● Source material:
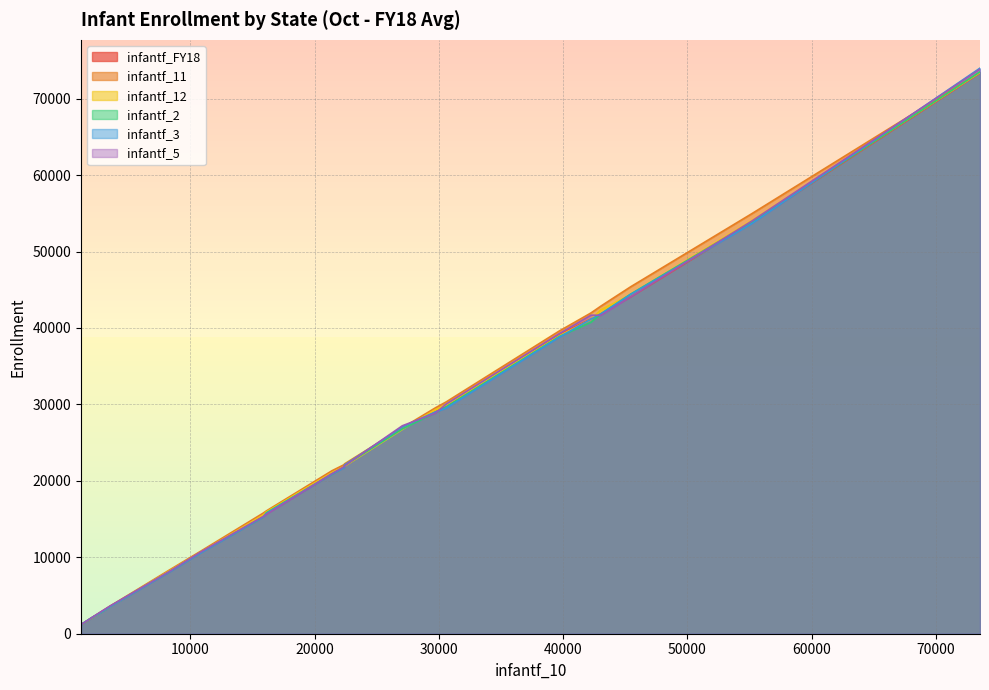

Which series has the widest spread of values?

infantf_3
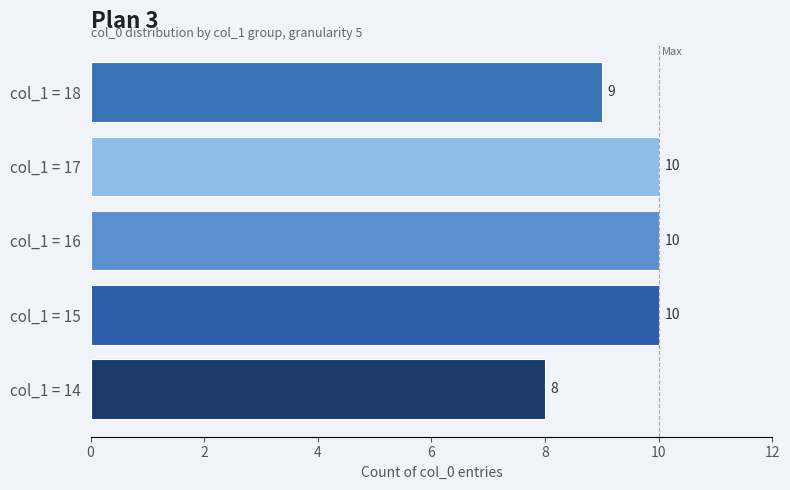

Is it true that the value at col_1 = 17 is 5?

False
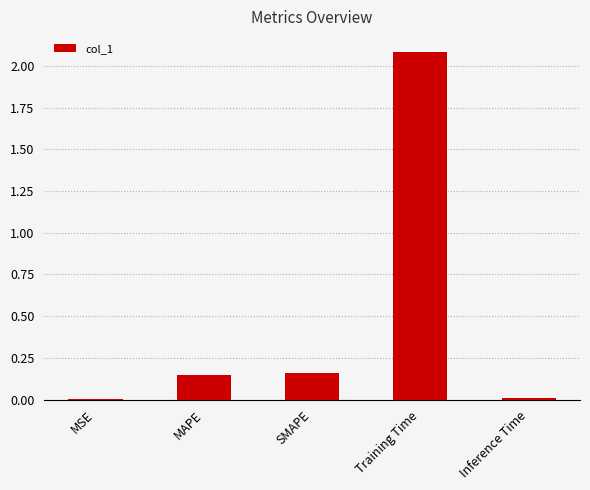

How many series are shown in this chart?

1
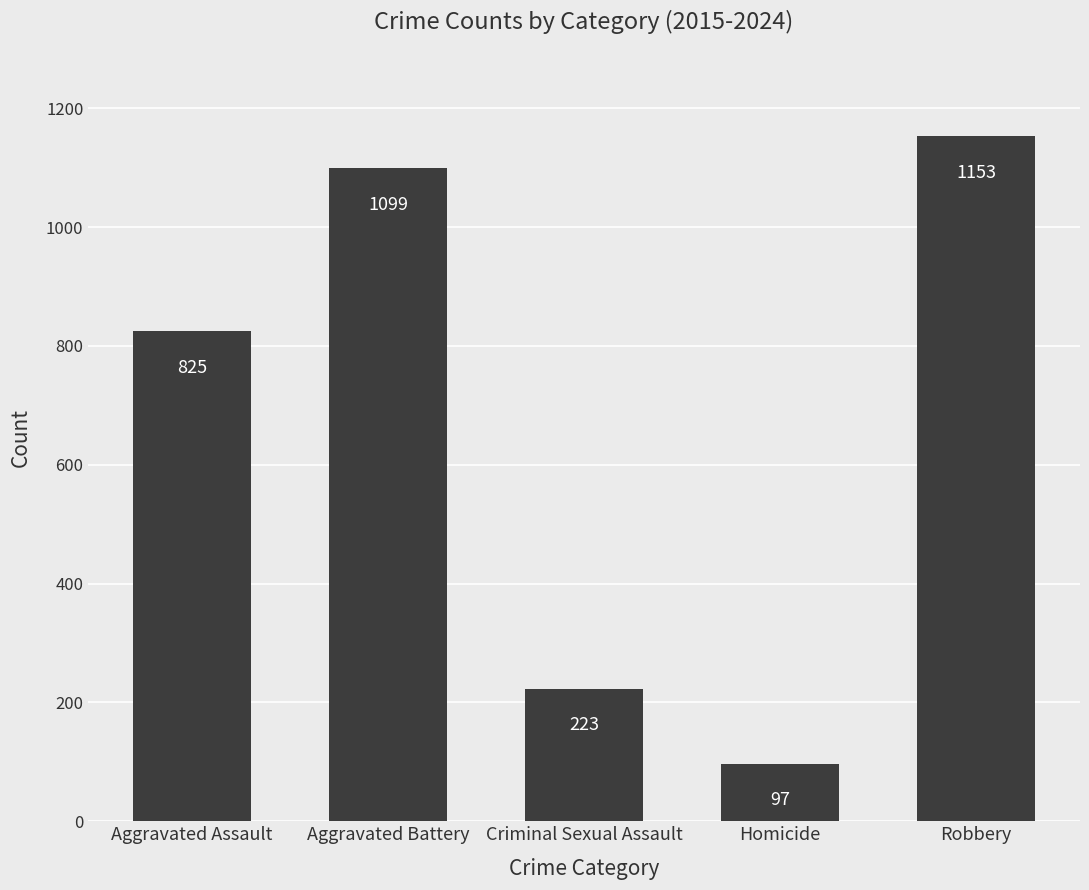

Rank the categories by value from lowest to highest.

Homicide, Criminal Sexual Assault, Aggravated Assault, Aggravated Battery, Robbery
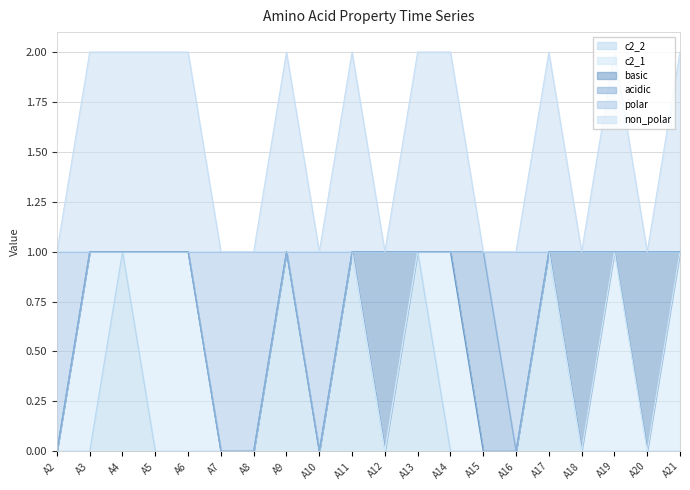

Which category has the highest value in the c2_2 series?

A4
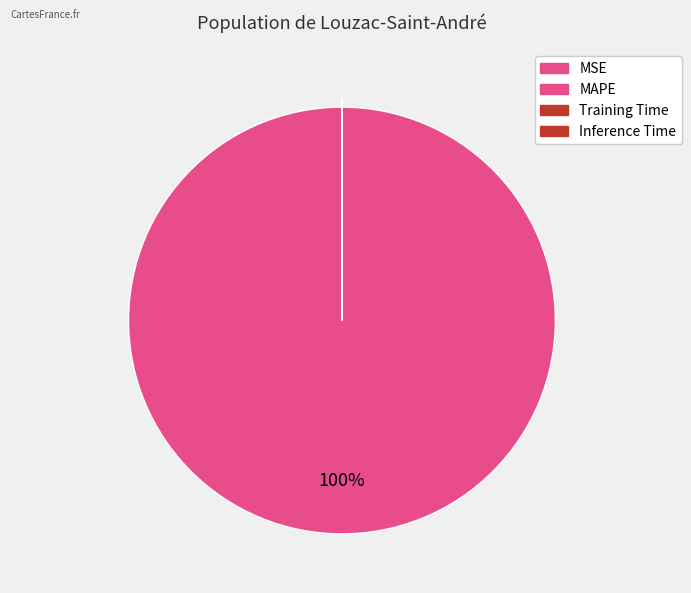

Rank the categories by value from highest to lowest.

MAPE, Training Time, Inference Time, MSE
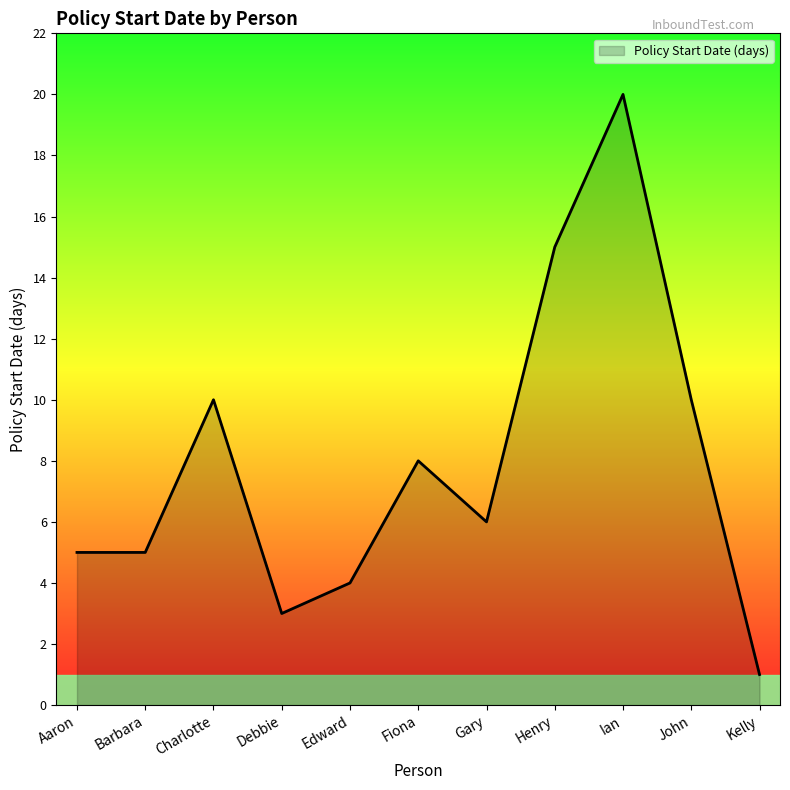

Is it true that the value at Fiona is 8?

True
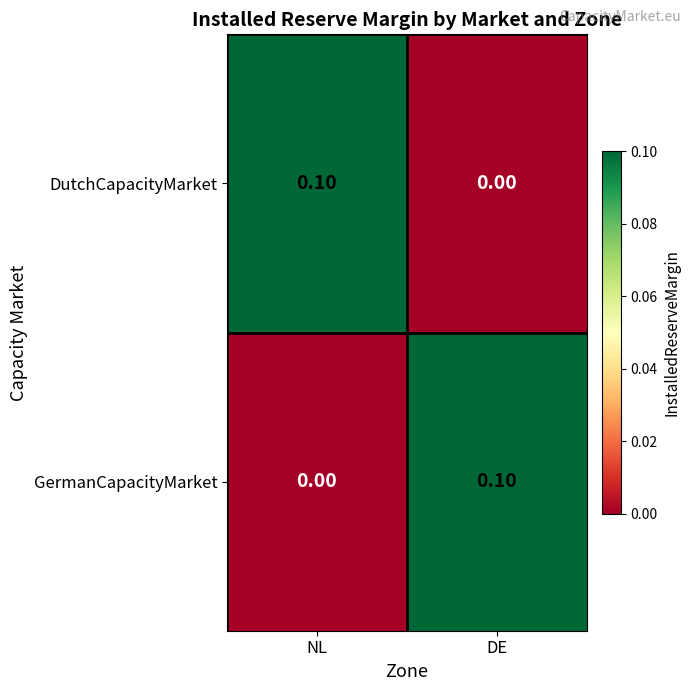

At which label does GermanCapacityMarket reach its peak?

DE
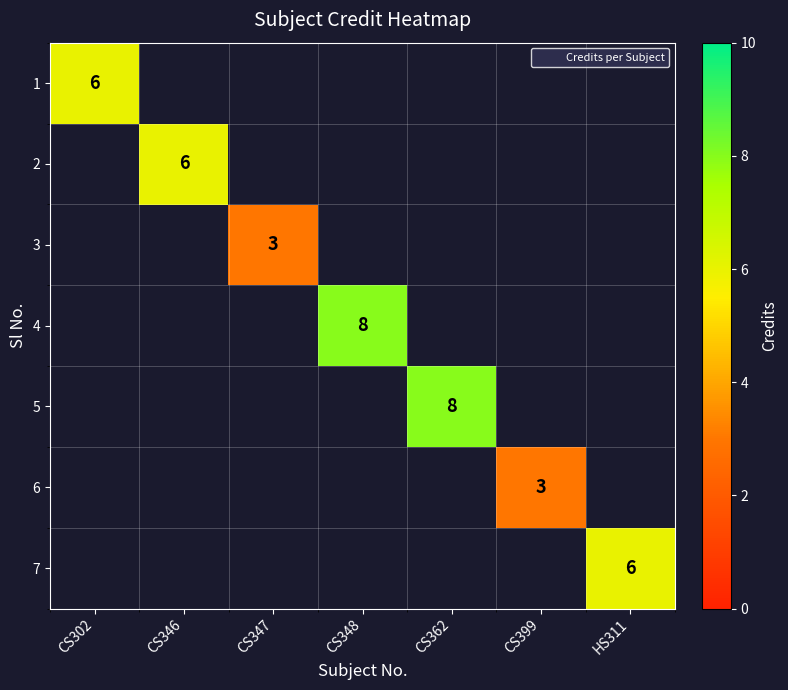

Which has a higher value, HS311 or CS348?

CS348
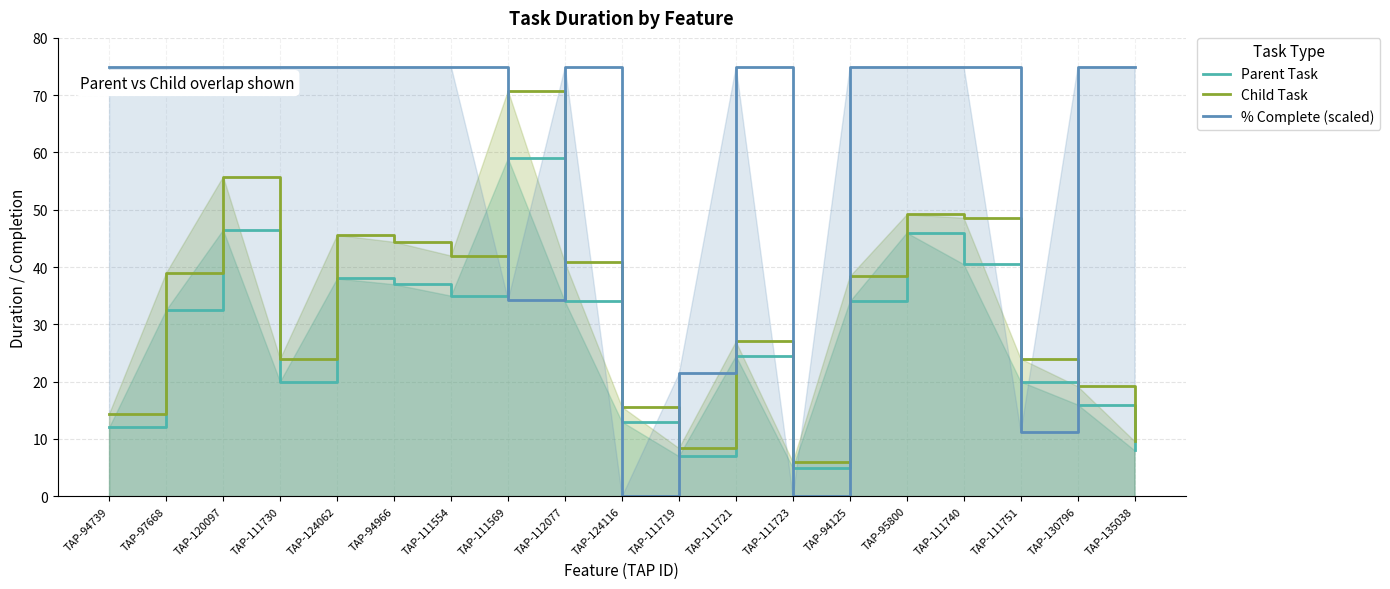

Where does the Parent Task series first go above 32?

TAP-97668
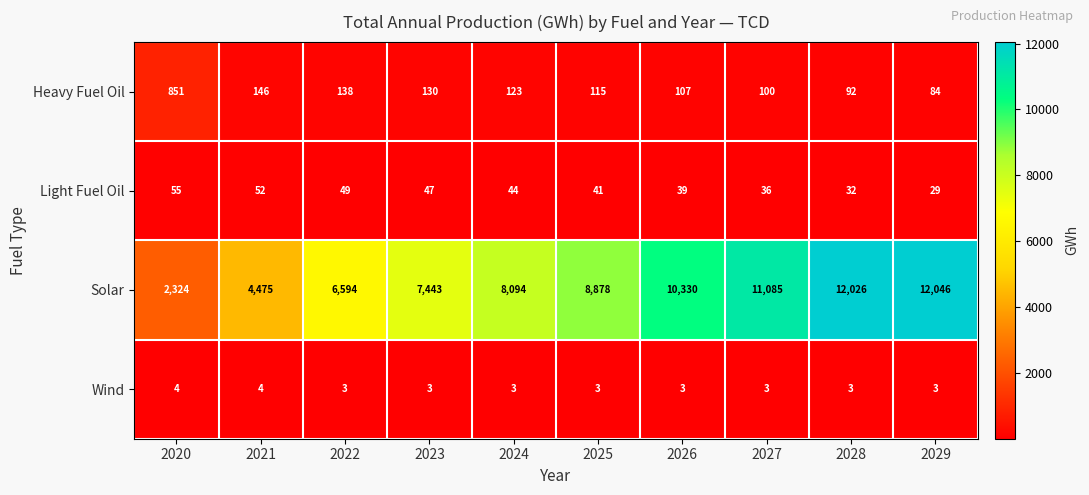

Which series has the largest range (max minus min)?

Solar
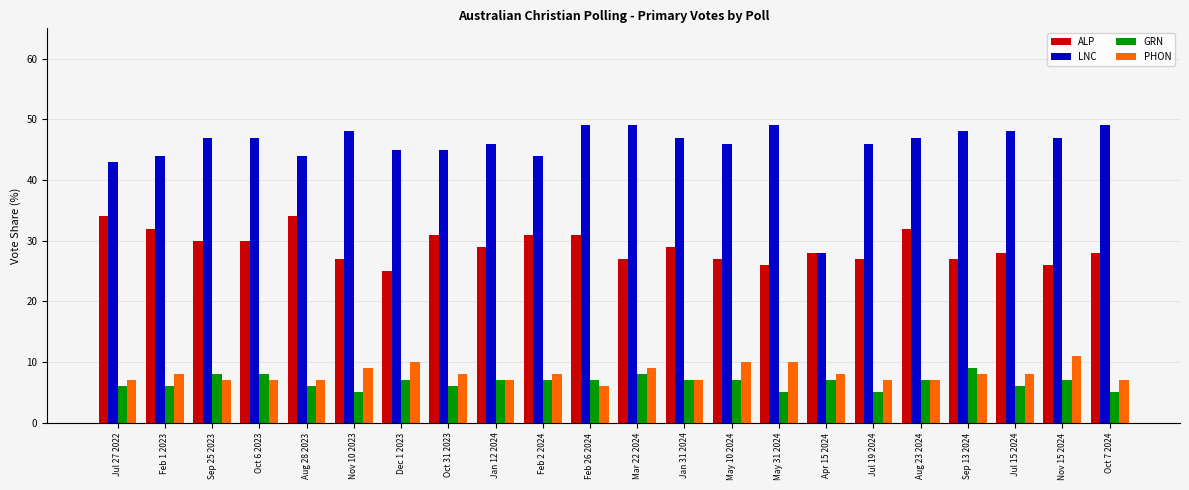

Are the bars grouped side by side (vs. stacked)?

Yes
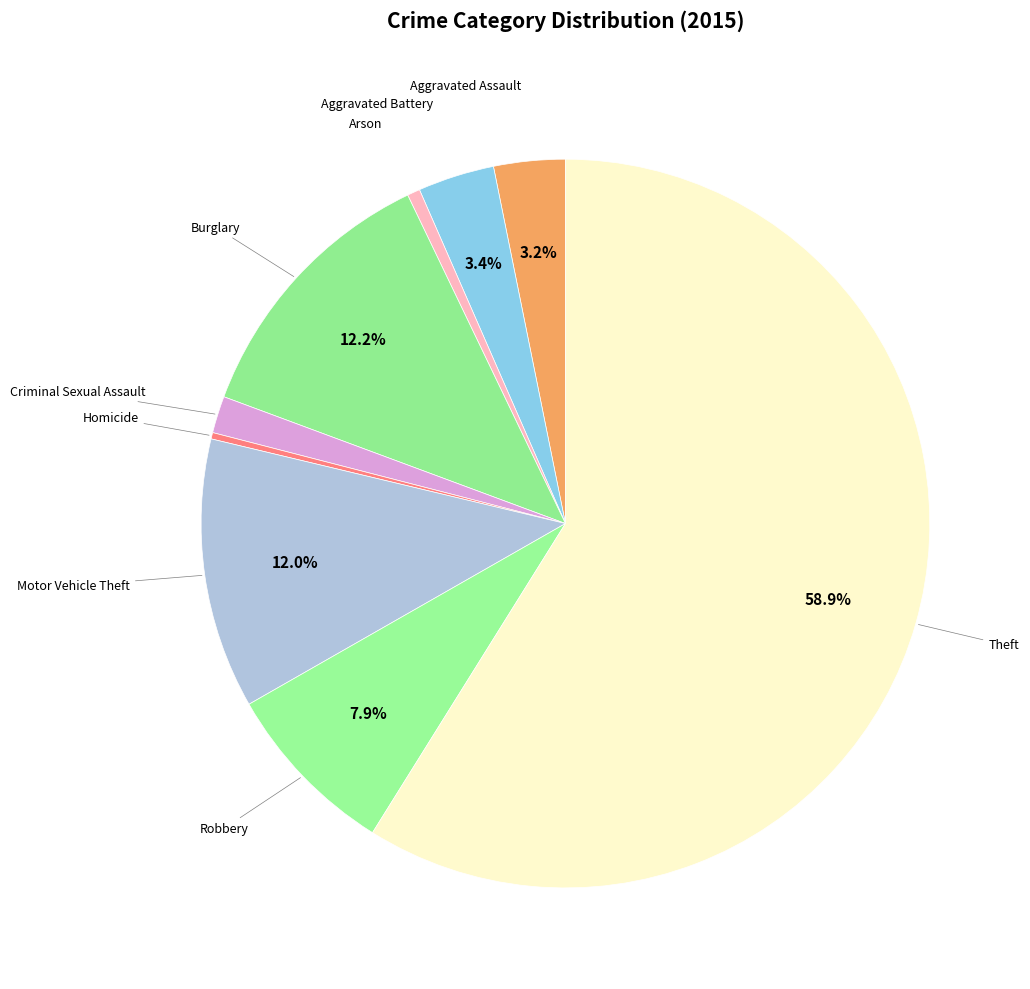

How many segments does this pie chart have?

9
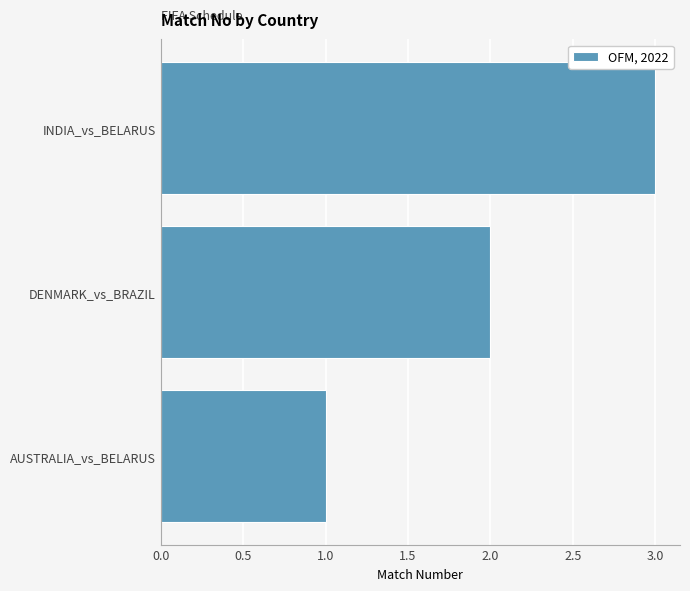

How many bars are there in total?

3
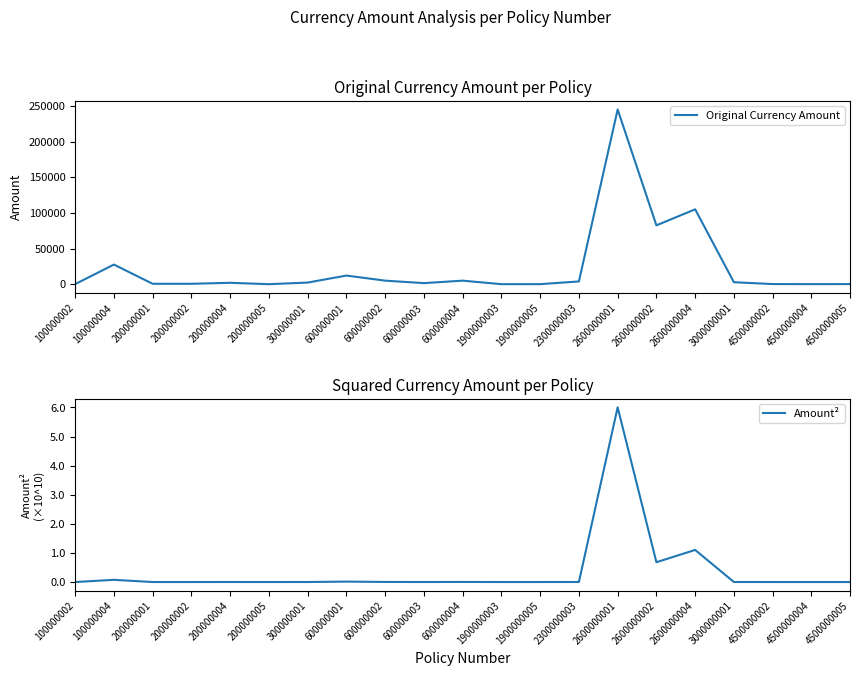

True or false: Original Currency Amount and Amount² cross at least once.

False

● Problem details: Rename "series" to "trace" everywhere in the data above and keep all other text unchanged. Omit the pictures from your version.

● Answer for this exercise:
Which trace has the widest spread of values?

infantf_3

Is it true that the value at col_1 = 17 is 5?

False

How many trace are shown in this chart?

1

Rank the categories by value from lowest to highest.

Homicide, Criminal Sexual Assault, Aggravated Assault, Aggravated Battery, Robbery

Which category has the highest value in the c2_2 trace?

A4

Rank the categories by value from highest to lowest.

MAPE, Training Time, Inference Time, MSE

Is it true that the value at Fiona is 8?

True

At which label does GermanCapacityMarket reach its peak?

DE

Which has a higher value, HS311 or CS348?

CS348

Where does the Parent Task trace first go above 32?

TAP-97668

Which trace has the largest range (max minus min)?

Solar

Are the bars grouped side by side (vs. stacked)?

Yes

How many segments does this pie chart have?

9

How many bars are there in total?

3

True or false: Original Currency Amount and Amount² cross at least once.

False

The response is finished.